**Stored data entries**
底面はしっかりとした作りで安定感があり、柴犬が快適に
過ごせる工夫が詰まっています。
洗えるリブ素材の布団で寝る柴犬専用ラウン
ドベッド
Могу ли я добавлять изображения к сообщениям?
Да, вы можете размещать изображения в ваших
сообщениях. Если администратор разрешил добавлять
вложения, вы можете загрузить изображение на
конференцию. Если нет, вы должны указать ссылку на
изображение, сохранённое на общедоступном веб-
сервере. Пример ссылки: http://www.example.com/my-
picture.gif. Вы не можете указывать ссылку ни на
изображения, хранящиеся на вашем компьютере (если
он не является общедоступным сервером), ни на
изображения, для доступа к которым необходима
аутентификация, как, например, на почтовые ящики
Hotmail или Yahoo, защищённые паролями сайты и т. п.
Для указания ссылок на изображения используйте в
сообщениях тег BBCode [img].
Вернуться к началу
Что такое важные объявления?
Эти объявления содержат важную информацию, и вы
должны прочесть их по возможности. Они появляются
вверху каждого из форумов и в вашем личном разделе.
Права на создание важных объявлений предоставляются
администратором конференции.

...

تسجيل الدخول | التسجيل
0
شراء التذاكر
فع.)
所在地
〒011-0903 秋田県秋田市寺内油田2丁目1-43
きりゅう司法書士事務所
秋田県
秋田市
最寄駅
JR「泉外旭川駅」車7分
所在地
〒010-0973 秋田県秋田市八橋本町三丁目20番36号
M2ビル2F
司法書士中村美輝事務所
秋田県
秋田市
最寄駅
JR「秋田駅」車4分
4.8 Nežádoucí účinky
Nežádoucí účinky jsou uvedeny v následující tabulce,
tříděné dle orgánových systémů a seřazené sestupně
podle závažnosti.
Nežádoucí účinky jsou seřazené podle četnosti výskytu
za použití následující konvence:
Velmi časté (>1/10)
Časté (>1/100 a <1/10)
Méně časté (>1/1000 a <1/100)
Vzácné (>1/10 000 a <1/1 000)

--

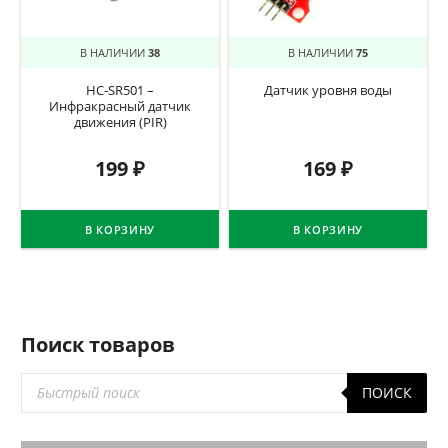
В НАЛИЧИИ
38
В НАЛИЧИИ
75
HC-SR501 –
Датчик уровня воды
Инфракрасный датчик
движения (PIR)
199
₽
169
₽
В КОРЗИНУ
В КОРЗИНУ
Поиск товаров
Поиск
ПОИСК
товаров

**Work request**
Retype only the stretch of lines above starting at the one with "底面はしっかりとした作りで安定感があり、柴犬が快適に" and stopping at the one with "администратором конференции.", exactly as written, with both kept.

**Output for this exercise**
底面はしっかりとした作りで安定感があり、柴犬が快適に
過ごせる工夫が詰まっています。
洗えるリブ素材の布団で寝る柴犬専用ラウン
ドベッド
Могу ли я добавлять изображения к сообщениям?
Да, вы можете размещать изображения в ваших
сообщениях. Если администратор разрешил добавлять
вложения, вы можете загрузить изображение на
конференцию. Если нет, вы должны указать ссылку на
изображение, сохранённое на общедоступном веб-
сервере. Пример ссылки: http://www.example.com/my-
picture.gif. Вы не можете указывать ссылку ни на
изображения, хранящиеся на вашем компьютере (если
он не является общедоступным сервером), ни на
изображения, для доступа к которым необходима
аутентификация, как, например, на почтовые ящики
Hotmail или Yahoo, защищённые паролями сайты и т. п.
Для указания ссылок на изображения используйте в
сообщениях тег BBCode [img].
Вернуться к началу
Что такое важные объявления?
Эти объявления содержат важную информацию, и вы
должны прочесть их по возможности. Они появляются
вверху каждого из форумов и в вашем личном разделе.
Права на создание важных объявлений предоставляются
администратором конференции.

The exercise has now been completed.